Egypt: Nile Dam negotiations and East Mediterranean gas
Pro-government Egyptian media was hostile towards Mr Biden during the election campaign and instead voiced support for US President Donald Trump, who has forged close ties with Egyptian leader Abdel Fattah El Sisi during his four years in office. Egypt, which has long been among Washington’s closest Arab allies, has received billions of dollars’ worth of US military aid over the decades. It will be looking to continue this arrangement, which underpins its peace deal with Israel, under the Biden administration.
While Mr Trump was accused of being soft on human rights violations in the Middle East, and was criticised by rights groups and UN agencies for it, Mr Biden has stated that it would be central to his Middle East agenda.

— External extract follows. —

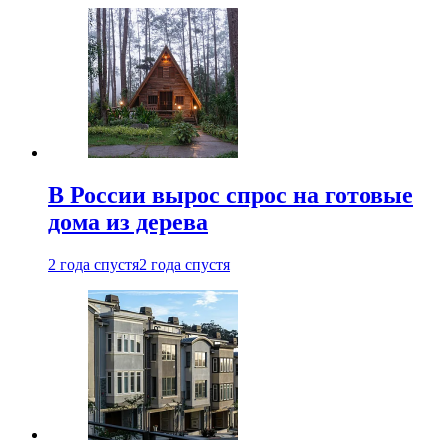
В России вырос спрос на готовые
дома из дерева
2 года спустя
2 года спустя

Mr Biden is also expected to restore the US position as a neutral mediator in the Grand Ethiopian Renaissance Dam talks after Mr Trump’s recent outburst that Cairo “will end up blowing up the dam” if negotiations continue to be fruitless as he appeared to back Egypt’s position. Cairo has remained publicly silent on the remark.

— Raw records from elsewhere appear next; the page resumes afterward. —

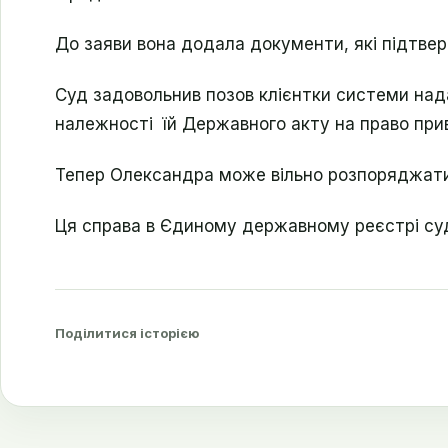
До заяви вона додала документи, які підтве
Суд задовольнив позов клієнтки системи над
належності їй Державного акту на право прив
Тепер Олександра може вільно розпоряджат
Ця справа в Єдиному державному реєстрі су
Поділитися історією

In the Eastern Mediterranean, Cairo hopes Mr Biden will help deter Turkey’s attempts to muscle in on joint efforts by Egypt, Cyprus and Greece to turn the region into a major energy hub following the discovery of massive natural gas reserves. Mr Biden, Cairo hopes, would help restrain Ankara and dissuade it from illegal exploration for gas off the shores of Cyprus and in Greece’s Free Economic Zone.
Greek Prime Minister Kyriakos Mitsotakis said on Wednesday during a meeting with Mr El Sisi that both countries will welcome more decisive US involvement in the region and the Eastern Mediterranean under Mr Biden.
Mr Biden has long criticised Turkey’s role in the region over interventions in Iraq, Syria and Libya, as well as President Recep Tayyip Erdogan for being increasingly authoritarian and for the key Nato ally’s strengthening ties with Russia.
Egypt has publicly given Mr Trump’s Middle East plan to resolve the Palestinian-Israeli conflict lukewarm support while repeating that it supports a peace plan that includes the Palestinians.
While Mr Biden has a track record of firm support for Israel, Egypt anticipates a more balanced approach from a Biden administration to finding a resolution to the Israel-Palestine conflict, which Cairo has long viewed as a source of many of the troubles plaguing the Middle East.